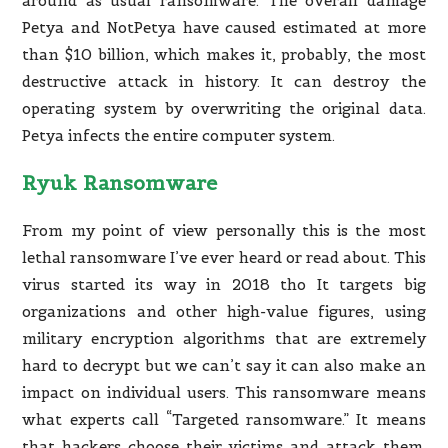
around as usual ransomware. The overall damage
Petya and NotPetya have caused estimated at more
than $10 billion, which makes it, probably, the most
destructive attack in history. It can destroy the
operating system by overwriting the original data.
Petya infects the entire computer system.
Ryuk Ransomware
From my point of view personally this is the most
lethal ransomware I’ve ever heard or read about. This
virus started its way in 2018 tho It targets big
organizations and other high-value figures, using
military encryption algorithms that are extremely
hard to decrypt but we can’t say it can also make an
impact on individual users. This ransomware means
what experts call “Targeted ransomware.” It means
that hackers choose their victims and attack them.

- - - - - - -

◆ **EXERCISE**: Go through the entries above and copy every line containing "Petya".

◆ **WRITTEN ANSWER**:
Petya and NotPetya have caused estimated at more
Petya infects the entire computer system.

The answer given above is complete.